The main takeaways here from a debugging pespective are thus:
- Even though a register calling convention like __fastcall is used, the register arguments are often spilled to the “home area” and so are typically visible in call stacks, especially in debug builds.
- Due to the nature of parameter passing on x64, the “push” instruction is seldom used for setting up arguments. Instead, the compiler allocates all space up front (like for local variables on x86) and uses the “mov” instruction to write stack parameters onto the stack for function calls. This also means that you typically will not see an “add rsp” (or equivalent) after each function call, despite the fact that the caller cleans the stack space.
- The first stack arguments (argument 5, etc) will appear at [rsp+28h] instead of [rsp+08h], because of the mandatory register home area. This is a departure from how __fastcall worked on x86, where the first stack argument would be at [esp+04h].
- Because of the data driven unwind semantics, you will see perfect stack unwinding even without symbols. This means that even if you don’t have any symbols at all for a third party binary, you should always get a complete stack trace all the way back to the thread start routine. As a side effect, this means that the stack traces captured by PageHeap or handle traces will be much more reliable than on x86, where they tended break at the first function that did not use ebp (because those stack traces never used symbols).
- Because of the restrictions on the prologue and epilogue instruction usage, it is very easy to recognize where the actual important function code begins and the boilerplate prologue/epilogue code ends.
If you’ve been debugging on x86 for a long time, then you are probably pretty excited about the features of the new calling convention. Because of the perfect unwind semantics and constant stack pointer throughout function execution model, debugging code that you don’t have symbols for (and using the built-in heap and handle verification utilities) is much more reliable than x86. Additionally, compiler generated code is usually easier to understand, because you don’t have to manually track the value of the stack pointer changing throughout the function call like you often did on x86 functions compiled with frame pointer omission (FPO) optimizations.
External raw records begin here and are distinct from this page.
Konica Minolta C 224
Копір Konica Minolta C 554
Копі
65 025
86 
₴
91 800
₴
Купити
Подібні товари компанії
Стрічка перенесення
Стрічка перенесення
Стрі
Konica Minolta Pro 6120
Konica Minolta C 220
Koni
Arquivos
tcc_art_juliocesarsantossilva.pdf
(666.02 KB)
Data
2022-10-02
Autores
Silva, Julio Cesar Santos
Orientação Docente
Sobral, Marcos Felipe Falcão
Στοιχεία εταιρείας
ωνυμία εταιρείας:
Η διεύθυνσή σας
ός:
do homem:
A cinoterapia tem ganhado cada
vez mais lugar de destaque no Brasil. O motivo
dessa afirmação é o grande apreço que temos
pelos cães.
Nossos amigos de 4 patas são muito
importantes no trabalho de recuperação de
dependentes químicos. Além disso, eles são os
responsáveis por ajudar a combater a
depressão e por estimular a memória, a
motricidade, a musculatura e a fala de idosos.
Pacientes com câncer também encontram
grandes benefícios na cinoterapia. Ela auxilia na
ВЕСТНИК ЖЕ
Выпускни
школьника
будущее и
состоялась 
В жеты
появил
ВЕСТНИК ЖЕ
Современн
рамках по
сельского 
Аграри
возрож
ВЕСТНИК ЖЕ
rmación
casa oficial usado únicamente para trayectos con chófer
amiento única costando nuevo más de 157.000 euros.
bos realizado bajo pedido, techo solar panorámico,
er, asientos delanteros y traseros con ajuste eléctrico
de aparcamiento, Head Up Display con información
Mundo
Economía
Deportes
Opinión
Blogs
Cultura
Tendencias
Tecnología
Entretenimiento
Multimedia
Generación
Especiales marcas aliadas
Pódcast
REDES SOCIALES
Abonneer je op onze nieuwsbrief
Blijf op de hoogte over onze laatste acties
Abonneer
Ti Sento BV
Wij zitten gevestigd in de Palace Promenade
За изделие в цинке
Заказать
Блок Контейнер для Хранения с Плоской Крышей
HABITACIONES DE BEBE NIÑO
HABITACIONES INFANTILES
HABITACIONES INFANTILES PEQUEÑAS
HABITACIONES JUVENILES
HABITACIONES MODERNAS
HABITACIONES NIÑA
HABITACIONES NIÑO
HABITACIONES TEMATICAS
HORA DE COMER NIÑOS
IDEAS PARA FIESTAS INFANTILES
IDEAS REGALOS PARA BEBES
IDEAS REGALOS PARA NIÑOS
 There are some exceptions to the rules I laid out above for the x64 calling convention. For functions that do not call any other functions (called “leaf” functions), it is permissible to utilize custom calling conventions so long as the stack pointer (rsp) is not modified. If the stack pointer is modified then regular calling convention semantics are required.
Next time, I’ll go into more detail on how exception handling and unwinding is different on x64 from the perspective of what the changes mean to you if you are debugging programs, and how you can access some of the metadata associated with unwinding/exception handling and use it to your advantage within the debugger.
Hi,
Thanks for sharing this useful information.
I am currently porting 64 bit application with C and Assembly code (x86-64) from linux to windows.
I have modified the assembly files as per the 64-bit ABI specification for windows and i do get expected results when i use “RTCs” flag which is meant for stack pointer verification. This flag also requires optimization flags to be turned off.
The problem starts when i dont use the “RTCs” (which is the case in release version) it tries to access initial locations (0x04a0) in memory
in C-code.
I suspect that it has something to do with calling convention mismatch when control gets transferred from assembly to C-function.
I would really appreciate if you have any pointers.
With warm regards,
KEDAR
Can you paste a (small) fragment of assembler in question that you were having the problem with? It’s not clear from your description just what you’re doing here and what’s going wrong.
Great article! can you please let us know if there are going to be more articles under 64 bit debugging sometime soon?